GBH-Bundesvorstand: Haubner-Leistung: Gesetz ohne Wirkung!

Schwerarbeitspfusch ist Katastrophe für Bau- und Holzarbeiter!

Wien (GBH/ÖGB) - Der Bundesvorstand der Gewerkschaft Bau-Holz
(GBH) fordert anlässlich seiner heutigen Sitzung die Rücknahme und komplette Überarbeitung der Schwerarbeitsregelung der Bundesregierung.

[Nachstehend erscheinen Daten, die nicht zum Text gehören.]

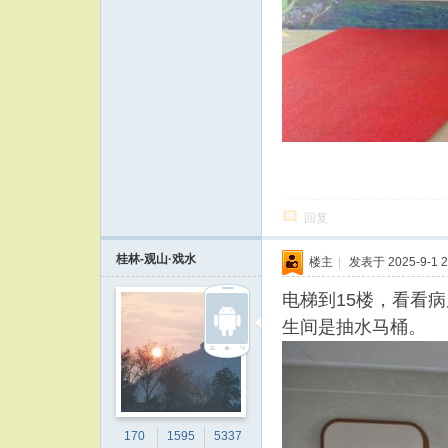
回复
桂林-观山·戏水
楼主
|
发表于 2025-9-1 2
电梯到15楼，看看
生间是抽水马桶。
170
1595
5337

Der Bundesvorsitzende der Gewerkschaft Bau-Holz und ÖGB-Vizepräsident Johann Driemer bekräftigt: "Diese Regelung ist ein Trauerspiel, ganz nach dem Motto `Stell dir vor, es gibt eine Schwerarbeitsregelung, und keiner kann sie in Anspruch nehmen!´."++++

Die GBH hat immer wieder betont, dass Menschen, die eine derart schwere Arbeit wie z. B. im Bau- oder Steinarbeiterbereich leisten, körperlich nicht in der Lage sind, ihren anstrengenden Beruf bis zum 65. Lebensjahr auszuüben. Gerade die Bauarbeiter sind kaum in der Lage, die verlangten 45 Versicherungsjahre zu erreichen. Die durchschnittliche Lebenserwartung von Bauarbeitern liegt, wie die GBH nachgewiesen hat, auf Grund der schweren Arbeitsbelastungen bei 62,7 Jahren!

Driemer: "Jene rund 80 Prozent der Arbeitnehmer im Baubereich, die aus gesundheitlichen Gründen nicht in der Lage sind, das vorgesehene vorzeitige Pensionsalter für Schwerarbeiter von 60 zu erreichen, müssen in die Invaliditätspension gehen. Für diese Schwerarbeiter ist die Schwerarbeitsregelung völlig unwirksam! Man bestraft diese Bauarbeiter für ihre Schwerarbeits-Leistung noch mit zweistelligen Abschlagsprozentsätzen bei der Pensionsberechnung. Auch jene, die in jungen Jahren Schwerarbeit geleistet haben und auf Grund der schweren Arbeit die Branche wechseln müssen, haben nichts von dieser Regelung! Das ist eine Verhöhnung der schwer arbeitenden Menschen!"

Der Bundesvorstand der GBH bekräftigt: "Die Bundesregierung und allen voran Sozialministerin Haubner haben einmal mehr das `D´rüberfahren´ zu ihrem Prinzip erhoben. Der ÖGB hat bereits 2003 ein Konzept für eine Schwerarbeitsregelung vorgelegt, die GBH hat Anfang 2004 eine große Schwerarbeitsstudie präsentiert. All diese Konzepte wurden, ebenso wie die berechtigte Kritik aller ExpertInnen - auch aus den Reihen der Regierungsparteien - einfach ignoriert. Stattdessen hat die Bundesregierung eine Regelung gestaltet, die ein Minderheitenprogramm, unsozial und ungerecht ist, die bis 2010 höchstens rund 300 bis 500 Männer - Frauen sind zur Gänze ausgeschlossen - in Anspruch nehmen können. Alle anderen, die rund 240.000 Bau- und HolzarbeiterInnen und viele andere schwer arbeitende Menschen, haben von dieser Regelung überhaupt nichts!"